Aluminum Recollections in Nigeria

Oshogbo, in southwestern Nigeria, is a Yoruba city of several hundred thousand, where legends abound. It is said, for example, that the place was first settled about three hundred years ago by two hunters because a river goddess offered to protect all their descendants from tribal attacks in exchange for their promise not to hunt near her sacred river. There is Osun Sacred Grove, on the outskirts of the city of Oshogbo, regarded as the abode of the goddess of fertility Osun, one of the Yoruba gods, and it contains sculptures and art works in honor of Osun and other Yoruba deities. Oshogbo is now the capital of Osun State, and a major center of Yoruba arts and culture in Africa.

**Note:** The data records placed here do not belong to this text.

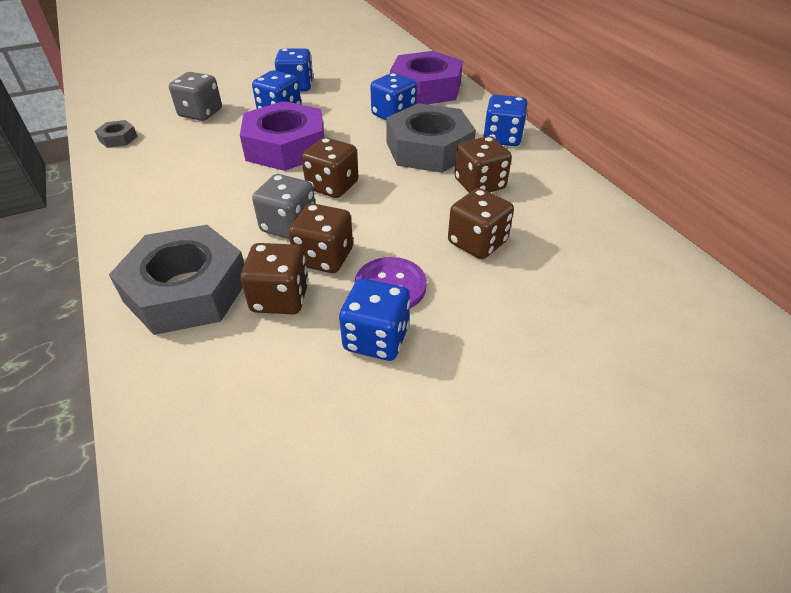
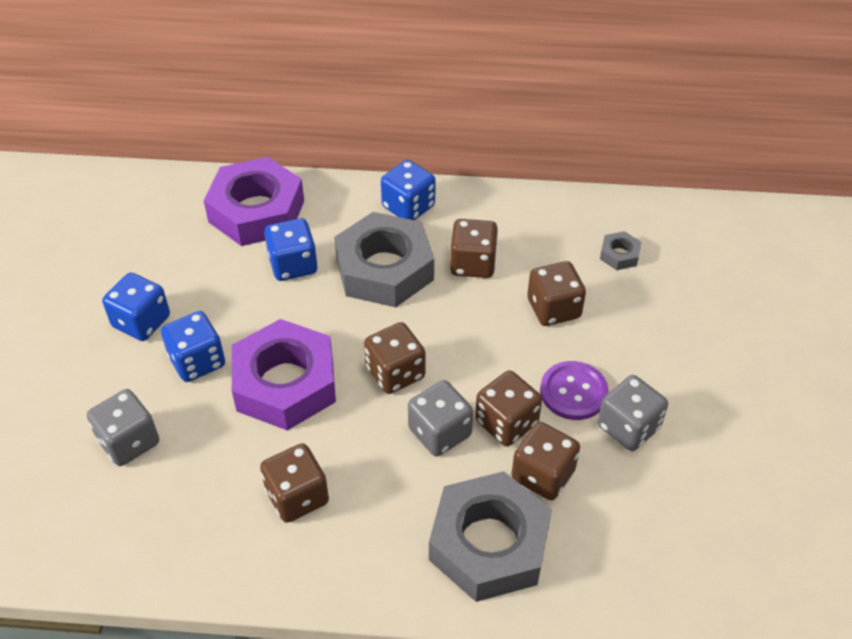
camera: 60 degrees left, 5 degrees up
(118, 138) = (123, 548): grey nut -> grey nut (619, 255)
(189, 183) = (297, 496): none -> brown dice
(376, 338) = (628, 427): blue dice -> grey dice

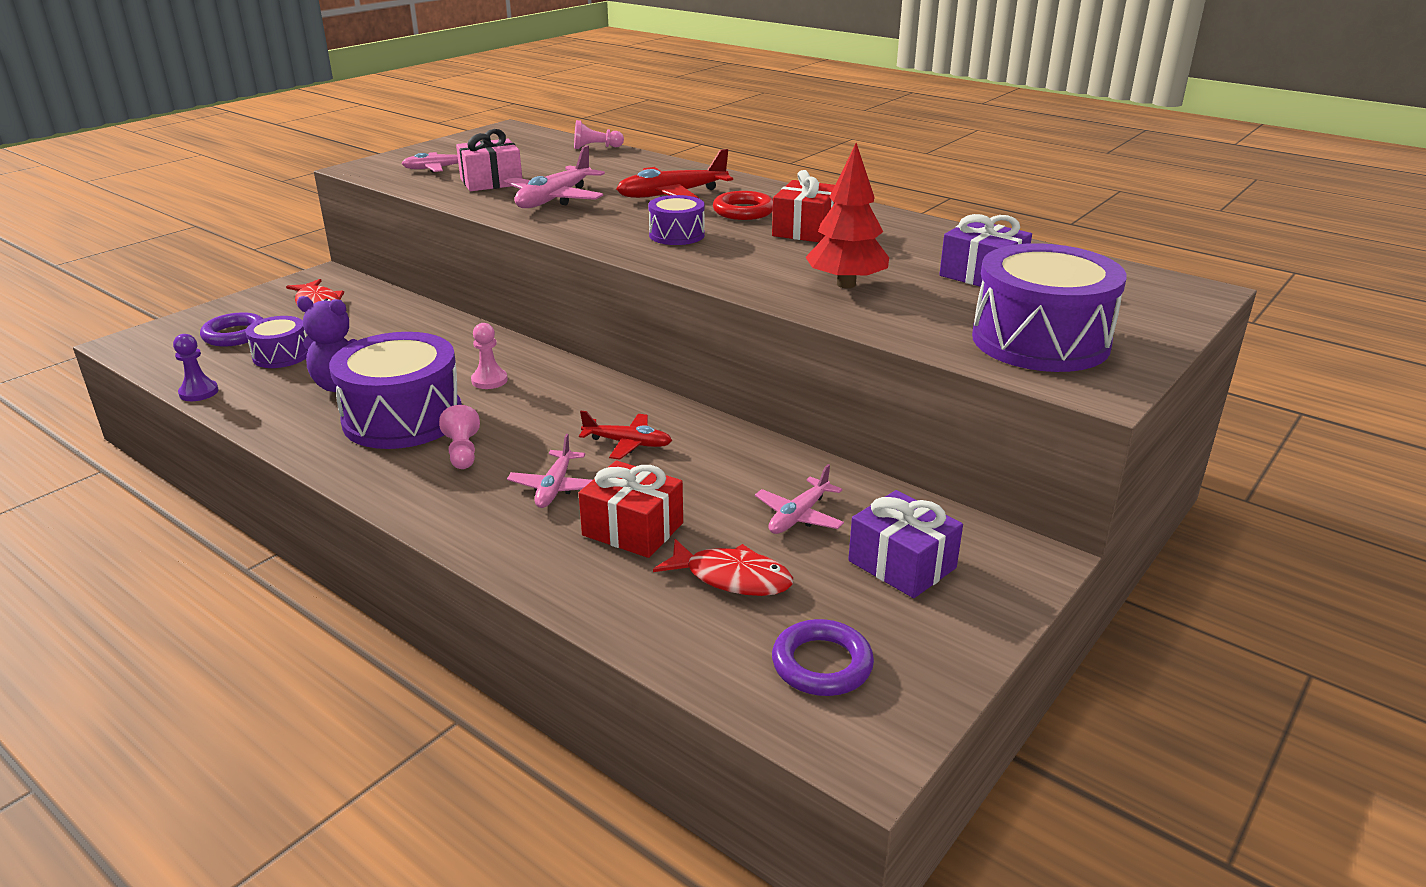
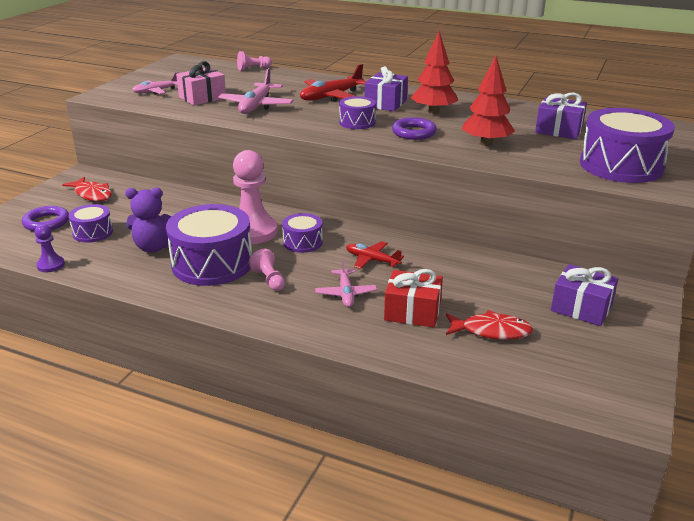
camera: 15 degrees left, 0 degrees up
(489, 380) = (253, 231): pink pawn -> pink pawn, size x2.04
(547, 404) = (302, 242): none -> purple drum
(628, 443) = (372, 260): red plane -> red plane turned 150 degrees counterclockwise
(743, 211) = (385, 103): red ring -> purple gift
(798, 516) = (505, 289): pink plane -> none
(805, 230) = (433, 112): red gift -> red tree
(822, 664) = (575, 371): purple ring -> purple ring (414, 132)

Suzanne Wenger, an Austrian artist, arrived here in the 1950s and helped refurbish the sacred shrine at Osun Grove, together with local Yoruba people. She was absorbed into the Yoruba community, became one of the wives of a local artist, and eventually a priestess. When I visited Oshogbo in 1975, it was a smaller place but already a center for art and culture. Suzanne had helped and encouraged many artists, and the work, which was only partly African, was developing a name beyond Nigeria. Much of it at the shrine and outdoor display was in the form of mud sculptures, but there were many other items in the shops and galleries of the town. I purchased a picture made on cloth with palm leaf quills and ink, by Twins Seven Seven (so called as the only survivor of a family of seven sets of twins). It shows the trickster god Esu diverting Ogun, the god of iron, with palm wine. Unknown to me Twins had already shown his work abroad and his work is now in museum and private collections around the world, including the Smithsonian Institution and the Philadelphia Museum of Art, and in 2005 he was named the UNESCO Artist for Peace. Today the Osun Festival draws tourists from all over the world to celebrate “sacred people and sacred places.”

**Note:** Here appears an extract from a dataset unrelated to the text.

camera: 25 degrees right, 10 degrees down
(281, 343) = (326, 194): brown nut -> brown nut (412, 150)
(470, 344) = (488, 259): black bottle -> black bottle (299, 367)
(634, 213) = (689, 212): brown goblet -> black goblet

During my visit in 1975 I also purchased an aluminum picture. I had never seen one until I saw the room full of them in Oshogbo. The metal, which often derives from scrap, is first beaten flat. Then, with a variety of implements, especially a punch, designs are beaten into it. The works were by Asiru Olatunde, another modern artist of fame from Oshogbo. The background of my picture is marked by a continuous pattern made with the imprint of the punch, leaving the items of the picture rising silvery smooth, so that the end result is a kind of bas-relief. My picture is in four parts. Top left shows three men drinking palm wine in a simple hut and the top right depicts a man carrying palm sap in a large jug and another carrying produce in a basket through the forest. I assume the jug contains palm wine or the sap that is to become palm wine. The bottom left panel has a man cutting the trunk of the palm to initiate the flow of sap from which wine is made. The final panel shows two women grinding cassava into flour. Each has a giant pestle above the single huge mortar, and this scene takes me right back to Nigeria. The thump of two pestles as women bring them down in the mortar in regular alternation is the sound of a Nigerian village for me.

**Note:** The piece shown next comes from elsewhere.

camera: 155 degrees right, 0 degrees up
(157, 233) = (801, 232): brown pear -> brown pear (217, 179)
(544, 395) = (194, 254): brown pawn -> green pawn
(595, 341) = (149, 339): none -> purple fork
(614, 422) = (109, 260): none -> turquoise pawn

The figures in aluminum are all presented from the front with their faces in profile, in the manner of ancient Egyptian pictures, but the similarity ends there. The aluminum people are all squat and roughly made, with heads large for their bodies, and they wear traditional Yoruba dress. All the space is used up: people absorbed in their lives, palms full of leaves and coconuts, implements and various indeterminate arthropods filling the remaining space. Overall the picture has a most pleasing aspect for balance and design.  I brought the picture home to England and framed it simply, in a dark African hardwood. And now it hangs in my house in Tucson, Arizona, reminding me of a time when I worked in Nigeria, an entomologist engaged in team work to solve the problem of how to manage a species of pest grasshopper that destroyed the cassava crop.

When I looked up Olatunde on the web, I found that although he has been dead for over ten years, his work has been exhibited around the world, most recently in London in 2005 at the John Martin gallery, where pictures were hung on a backdrop of deep blue Nigerian adire cloth. The many works took inspiration from Yoruba stories and customs, as well as Biblical stories combined with local folklore, such as the Garden of Eden shown at his local sacred groves and surrounded by the river deity. As at the shrines, indigenous religious stories are melded with Christian ones.

Brought up in Queensland I thought I knew about humid heat, but nothing prepared me for the wall of warm moisture I encountered as I walked down the steps from the plane in Lagos on my first visit to Nigeria. It was around midnight and the combination of smells was overpowering: too-sweet flowers mixed with wet rotting materials and sweating bodies. And the air so thick one felt that breathing would be difficult.

We were not sure exactly where to go and followed the crowd across the tarmac to the single-story terminal where temperatures were higher even than those outside, in spite of fans. The planes from Europe all arrived in the middle of the night and the place was milling with people, mostly Nigerians, but all with sweat glistening, beading, dripping, making clothes dark under the arms and in the middle of backs, running down legs and making sandals slippery.

We joined the long queue for passport control, and were accosted almost immediately by men in Nigerian dress offering their services.

“Sir Madam I take you to the front, one naira.”

“Come sir, I take you to the desk, one naira only.”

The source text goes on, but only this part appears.